Un mois après l’interdiction annoncée par le ministre provincial de la Santé, Hygiène et Prévention, Dr Praticien Gongo, les « malades de rue » sont toujours visibles dans plusieurs coins de Kinshasa. Loin de disparaître, la pratique semble au contraire bien ancrée dans les habitudes de la capitale.
Au Rond-Point Ngaba, à Kapela et dans d’autres places publiques, la scène est la même : une chaise en plastique posée à même le trottoir, un microphone et une baffle installés, un panier en plastique pour la collecte d’argent.

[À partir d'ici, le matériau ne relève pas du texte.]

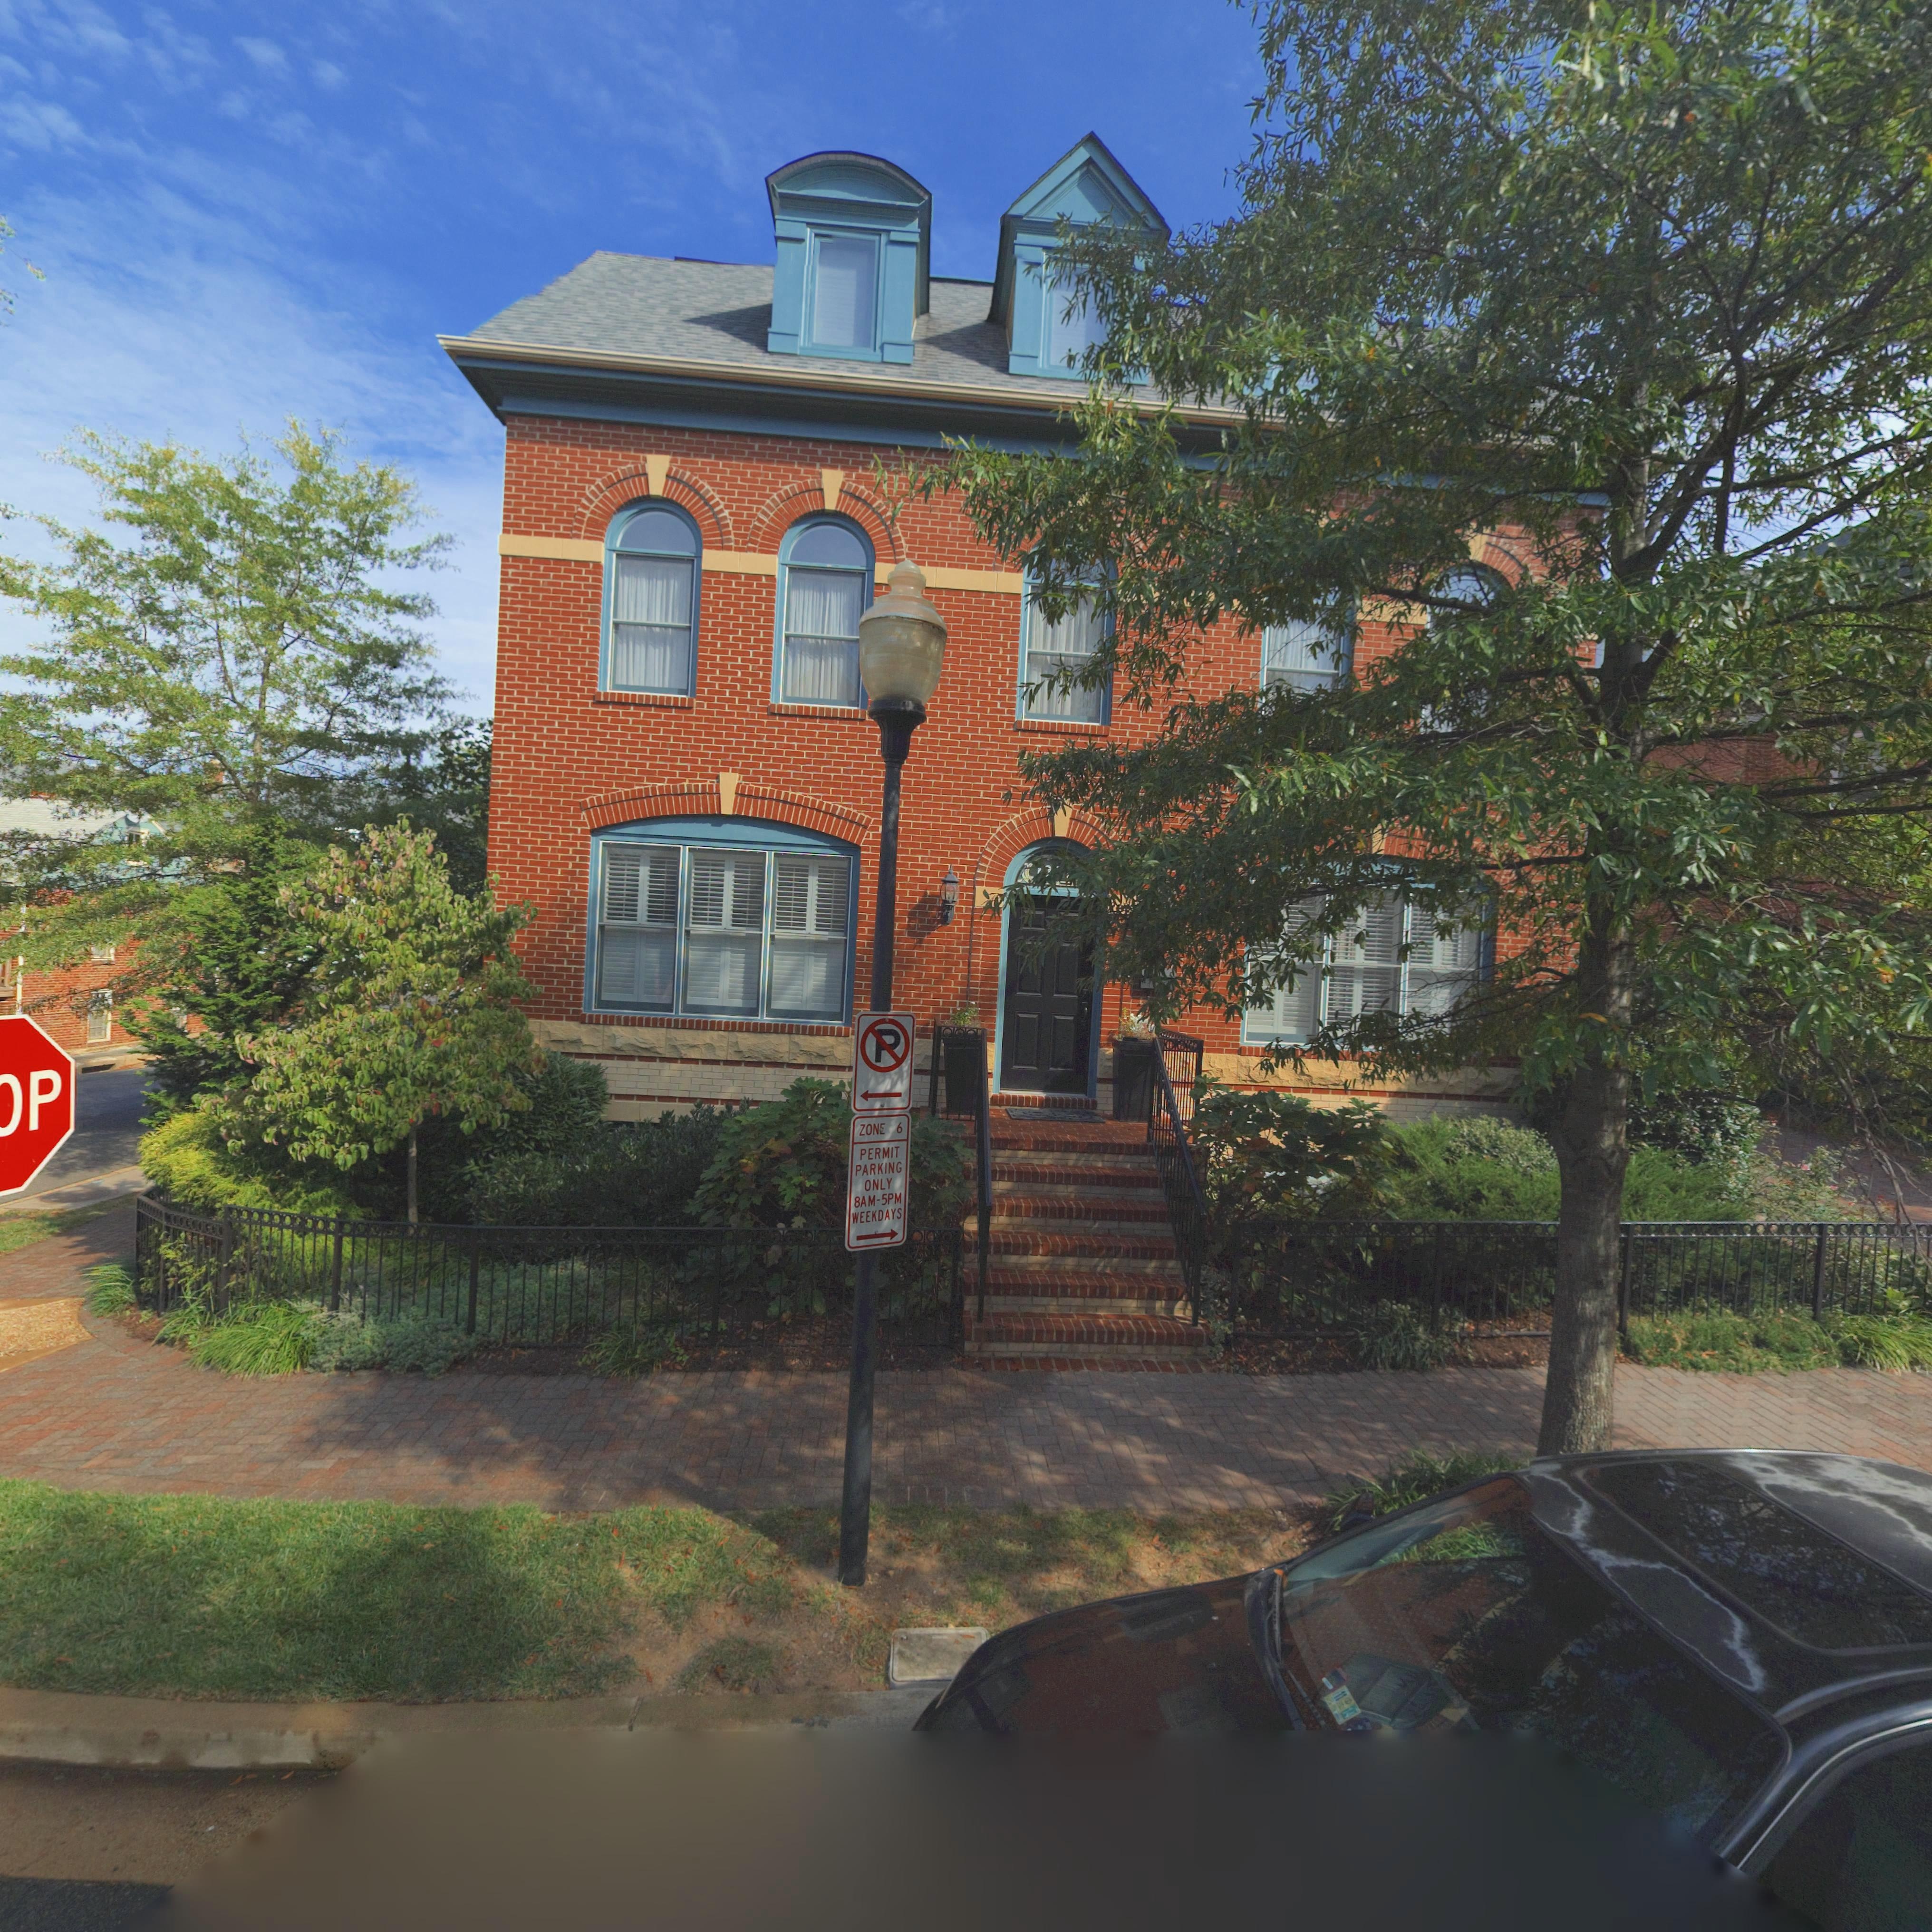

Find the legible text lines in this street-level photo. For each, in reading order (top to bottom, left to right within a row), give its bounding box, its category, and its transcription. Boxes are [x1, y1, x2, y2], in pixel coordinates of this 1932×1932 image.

Assis, souvent en état de faiblesse, le malade devient l’élément central d’un dispositif presque théâtral, pendant que des accompagnateurs haranguent les passants pour obtenir quelques billets.
Pourtant, dans son communiqué du 28 juillet dernier, le ministre provincial de la Santé avait été clair :
« Les malades doivent être transférés dans les différentes zones de santé de la ville pour toute disposition utile », avait-il insisté.
Le Dr Gongo avait même averti que la non-observance de cette mesure expose les contrevenants à la rigueur de la loi, en citant notamment l’article 194 de la loi n°09/001 du 10 janvier 2009 sur la protection de l’enfant et le décret du 23 mai 1896 relatif au vagabondage et à la mendicité.
Mais sur le terrain, un mois après, les réalités contredisent l’autorité. Aucun dispositif de répression visible, aucune descente des équipes sanitaires. Résultat : la mendicité médicale prospère, à la vue de tous.
Dans les marchés et sur les grandes artères, certains habitants affirment que ces malades n’ont « pas d’autre choix » que d’exposer leurs souffrances pour survivre. D’autres dénoncent une « exploitation » organisée, où les véritables bénéficiaires ne sont pas toujours les malades eux-mêmes.
Entre détresse sociale, indifférence des passants et silence des autorités, les rues de Kinshasa continuent d’offrir ce spectacle troublant, symbole d’un système de santé débordé et d’une gouvernance locale en décalage avec la réalité.